The Iowa football program was coming off a 3-8 season in 1998 when Kirk Ferentz replaced Fry as head coach. Talent was in short supply, but there still was plenty of tradition with Iowa having combined to win 16 games in the 1996 and 1997 seasons. The 1996 squad also crushed Texas Tech 26-0 in the Alamo Bowl, while the 1997 squad climbed to eighth in the national rankings after starting 4-0.

Even the great Dan Gable inherited a good situation at Iowa in 1976 with the Iowa wrestling team having won the previous two national titles under his predecessor, Gary Kurdelmeier. Gable would go on to build a dynasty, but he had something good to start with.

Heller, on the other hand, inherited a program that had been mostly mediocre or worse during the previous 25 years.

Jack Dahm and Scott Broghamer both had their moments while coaching the Iowa baseball team, but neither could sustain success.

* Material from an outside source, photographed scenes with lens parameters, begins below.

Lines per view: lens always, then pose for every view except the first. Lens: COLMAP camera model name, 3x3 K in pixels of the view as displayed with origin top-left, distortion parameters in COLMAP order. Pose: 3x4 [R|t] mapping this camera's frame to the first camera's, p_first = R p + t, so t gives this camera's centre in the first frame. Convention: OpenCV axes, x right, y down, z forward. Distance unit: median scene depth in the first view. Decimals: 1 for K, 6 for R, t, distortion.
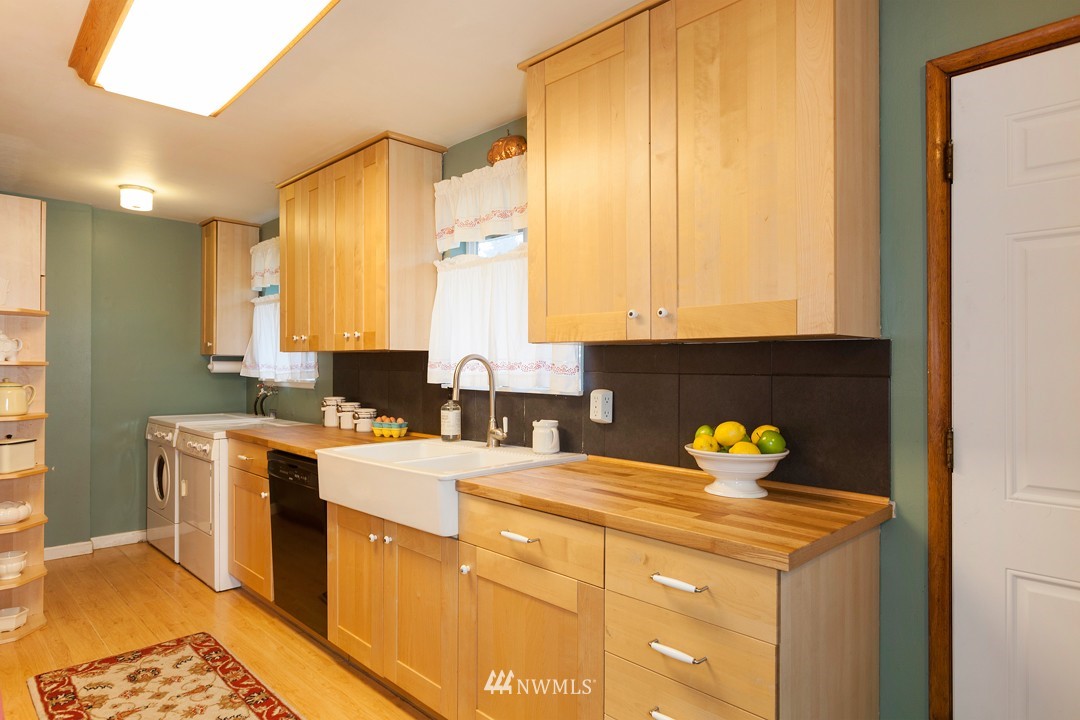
lens RADIAL K [[629.2, 0, 570.2], [0, 629.2, 376.6], [0, 0, 1]] dist [-0.001989, 0.000053]
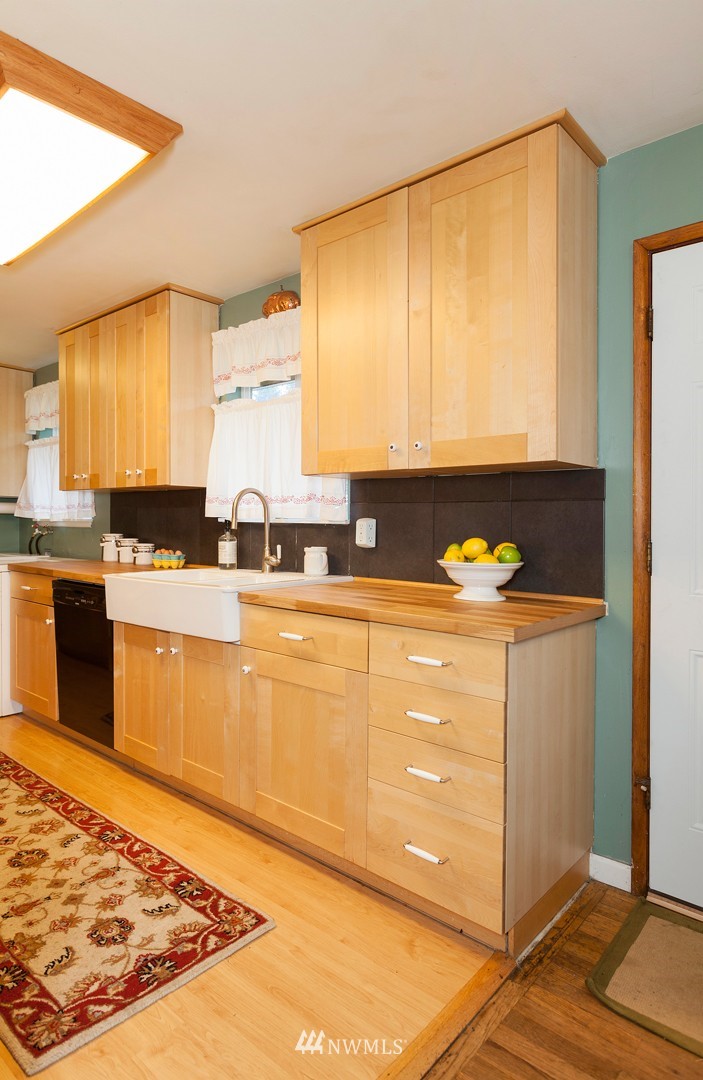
lens RADIAL K [[624.2, 0, 372.7], [0, 624.2, 532.4], [0, 0, 1]] dist [-0.001848, 0.005620]
pose [[0.998012, 0.003807, 0.062916, -0.007026], [-0.003949, 0.999990, 0.002140, 0.036151], [-0.062908, -0.002384, 0.998017, -0.099068]]
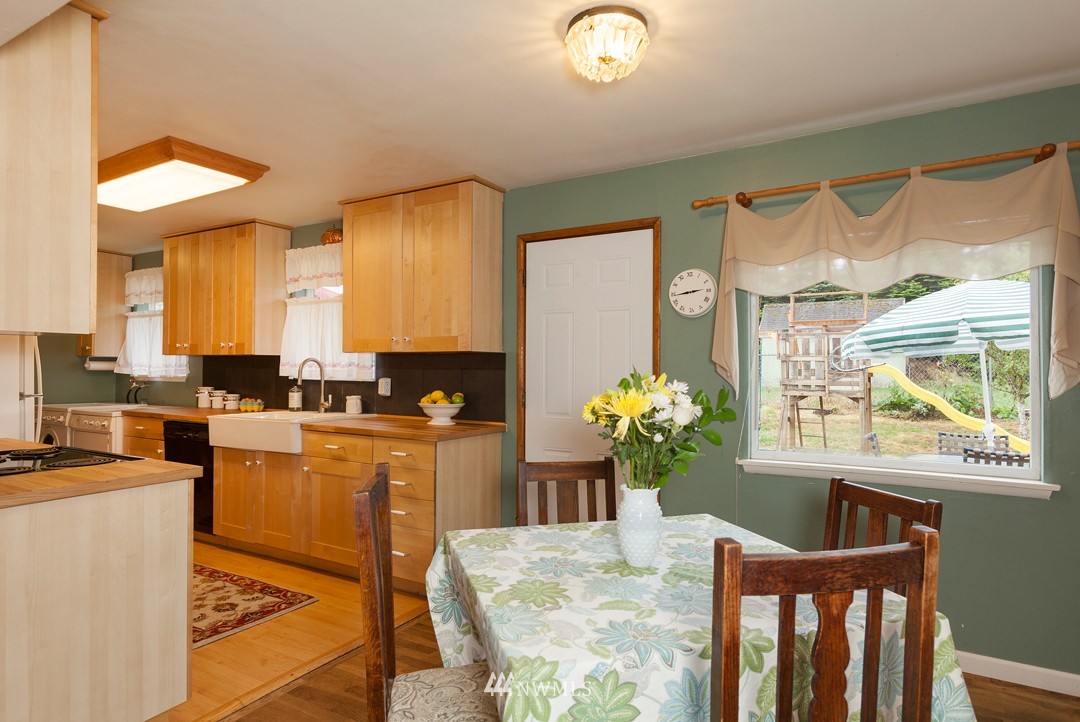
lens RADIAL K [[594.3, 0, 544.0], [0, 594.3, 357.3], [0, 0, 1]] dist [-0.001022, 0.005372]
pose [[0.974586, 0.005222, 0.223954, 0.093060], [0.002242, 0.999451, -0.033057, 0.015785], [-0.224003, 0.032719, 0.974039, -0.651600]]
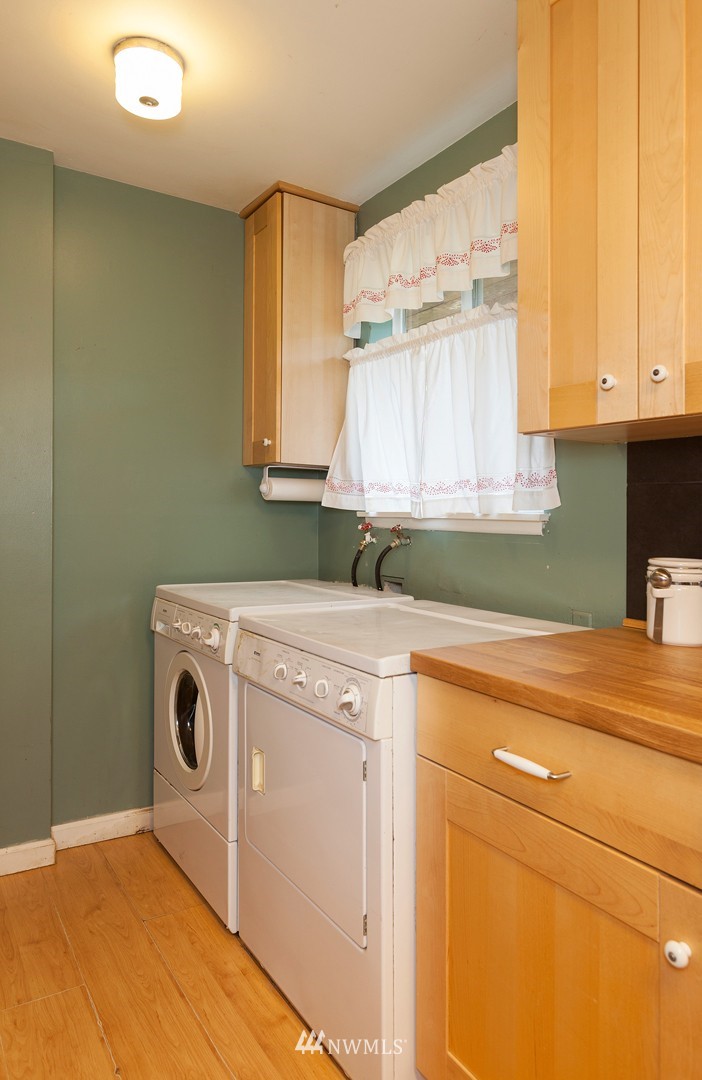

Duane Banks led the Iowa baseball team to its only World Series appearance in 1972, and Iowa’s home field is named after him. But the program also was struggling when Banks retired in 1997 and didn’t fully recover until Heller arrived in 2014.

Heller has led Iowa to four consecutive 30-win seasons with a fifth almost certain to happen. He is traveling a path that few others have at Iowa.

Heller’s success shows how big of a difference the right or wrong head coach can make.

It was the same with former Iowa men’s basketball coach Todd Lickliter, but for all the wrong reasons.

Fran McCaffery deserves credit for cleaning up Lickliter’s mess, but the Iowa men’s basketball program still had more tradition than baseball when McCaffery was hired in 2010.

Baseball had been mediocre for so long that you started to wonder if the circumstances ever would change.

They finally did under Heller and that puts him in a special group.